SAMPLE CASE BRIEF

 

Garratt v. Dailey

46 Wash. 2d 197, 279 P.2d 1091 (1955)

by

Professor Edward C. Martin

CAPTION:

    NAME: Garratt v. Dailey

    COURT: Washington Supreme Court

    DATE: (1955)

TYPE OF ACTION: Action for Battery.


FACTS: Plaintiff was about to sit in a lawn chair when Defendant pulled the chair out from underneath her in order to sit in it himself. When he realized that Plaintiff had intended to sit in the same chair, he pushed it back toward her, but not before she fell to the ground, sustaining an injury.


PROCEDURAL HISTORY: The trial court, after a bench trial, dismissed Plaintiff's complaint.

CONTENTIONS OF THE PARTIES:

    PLAINTIFF: Plaintiff can establish liability for a "Battery," even though proof fails to show that Defendant had any "actual" intent to cause harmful or offensive contact with Plaintiff's person.
    DEFENDANT: Since proof establishes that Defendant had no "actual" intent to cause harmful or offensive contact with Plaintiff's person, there can be no liability for a "Battery."
ISSUE: Can liability for a "Battery" be established absent proof that Defendant had any actual intent to cause harmful or offensive contact with the Plaintiff's person?

HOLDING: YES


RULE: Intent for a "Battery" may be implied where the defendant has knowledge to a "substantial certainty" that harmful or offensive contact with the plaintiff's person will result from the defendant's intended course of action.


RATIONALE:

The requisite intent for a "Battery" may be IMPLIED where the defendant has "knowledge to a substantial certainty" that harmful or offensive contact will result from the defendant's intended course of action.

    NOTE: Based upon the Court's analysis in this case, this "Rule" may reasonably be expanded to include any intentional tort.

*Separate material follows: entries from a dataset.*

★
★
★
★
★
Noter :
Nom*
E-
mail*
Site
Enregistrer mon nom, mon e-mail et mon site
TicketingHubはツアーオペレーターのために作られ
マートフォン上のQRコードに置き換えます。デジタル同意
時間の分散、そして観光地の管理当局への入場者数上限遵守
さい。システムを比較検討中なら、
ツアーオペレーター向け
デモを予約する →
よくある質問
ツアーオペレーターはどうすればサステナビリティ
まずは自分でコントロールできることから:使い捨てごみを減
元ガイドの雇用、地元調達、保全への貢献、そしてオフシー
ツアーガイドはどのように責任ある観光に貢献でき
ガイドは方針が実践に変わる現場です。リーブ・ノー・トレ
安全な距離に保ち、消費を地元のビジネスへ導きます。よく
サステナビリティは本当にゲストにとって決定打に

Thus, the "Rule" may be more broadly stated as "Intent for any intentional tort may be IMPLIED where the defendant has knowledge to a 'substantial certainty' that tortious injury to the plaintiff (or at least someone) will result from the defendant's intended course of action."

RESULT: Case remanded for a retrial to determine specifically WHAT this particular Defendant (at age 5 years, 11 months) knew (or didn't know) about the consequences of his pulling a chair away from a person who was about to sit down in it.